Work to complete
Repeat each line of the material word for word.

──────── Data for analysis

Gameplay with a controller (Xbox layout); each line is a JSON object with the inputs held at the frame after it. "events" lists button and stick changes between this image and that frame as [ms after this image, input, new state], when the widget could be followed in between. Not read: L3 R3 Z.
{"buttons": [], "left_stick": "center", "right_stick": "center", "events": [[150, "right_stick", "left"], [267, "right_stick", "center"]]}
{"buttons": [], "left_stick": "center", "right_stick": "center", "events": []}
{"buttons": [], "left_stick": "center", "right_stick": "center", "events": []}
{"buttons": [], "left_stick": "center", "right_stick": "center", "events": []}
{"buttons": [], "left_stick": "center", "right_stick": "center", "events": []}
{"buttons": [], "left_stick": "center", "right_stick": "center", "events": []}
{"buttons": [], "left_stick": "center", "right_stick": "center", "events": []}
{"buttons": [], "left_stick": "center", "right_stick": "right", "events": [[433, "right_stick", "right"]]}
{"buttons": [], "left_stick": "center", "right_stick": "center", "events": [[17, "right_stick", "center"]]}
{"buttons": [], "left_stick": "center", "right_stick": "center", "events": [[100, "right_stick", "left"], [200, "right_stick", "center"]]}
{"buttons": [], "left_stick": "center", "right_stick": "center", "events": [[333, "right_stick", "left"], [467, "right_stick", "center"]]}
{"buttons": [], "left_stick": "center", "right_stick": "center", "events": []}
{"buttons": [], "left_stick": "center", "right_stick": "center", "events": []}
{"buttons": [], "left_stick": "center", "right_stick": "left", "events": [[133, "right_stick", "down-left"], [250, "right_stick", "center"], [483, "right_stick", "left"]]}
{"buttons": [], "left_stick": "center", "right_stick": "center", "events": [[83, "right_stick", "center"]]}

────────────────

Your response
Gameplay with a controller (Xbox layout); each line is a JSON object with the inputs held at the frame after it. "events" lists button and stick changes between this image and that frame as [ms after this image, input, new state], when the widget could be followed in between. Not read: L3 R3 Z.
{"buttons": [], "left_stick": "center", "right_stick": "center", "events": [[150, "right_stick", "left"], [267, "right_stick", "center"]]}
{"buttons": [], "left_stick": "center", "right_stick": "center", "events": []}
{"buttons": [], "left_stick": "center", "right_stick": "center", "events": []}
{"buttons": [], "left_stick": "center", "right_stick": "center", "events": []}
{"buttons": [], "left_stick": "center", "right_stick": "center", "events": []}
{"buttons": [], "left_stick": "center", "right_stick": "center", "events": []}
{"buttons": [], "left_stick": "center", "right_stick": "center", "events": []}
{"buttons": [], "left_stick": "center", "right_stick": "right", "events": [[433, "right_stick", "right"]]}
{"buttons": [], "left_stick": "center", "right_stick": "center", "events": [[17, "right_stick", "center"]]}
{"buttons": [], "left_stick": "center", "right_stick": "center", "events": [[100, "right_stick", "left"], [200, "right_stick", "center"]]}
{"buttons": [], "left_stick": "center", "right_stick": "center", "events": [[333, "right_stick", "left"], [467, "right_stick", "center"]]}
{"buttons": [], "left_stick": "center", "right_stick": "center", "events": []}
{"buttons": [], "left_stick": "center", "right_stick": "center", "events": []}
{"buttons": [], "left_stick": "center", "right_stick": "left", "events": [[133, "right_stick", "down-left"], [250, "right_stick", "center"], [483, "right_stick", "left"]]}
{"buttons": [], "left_stick": "center", "right_stick": "center", "events": [[83, "right_stick", "center"]]}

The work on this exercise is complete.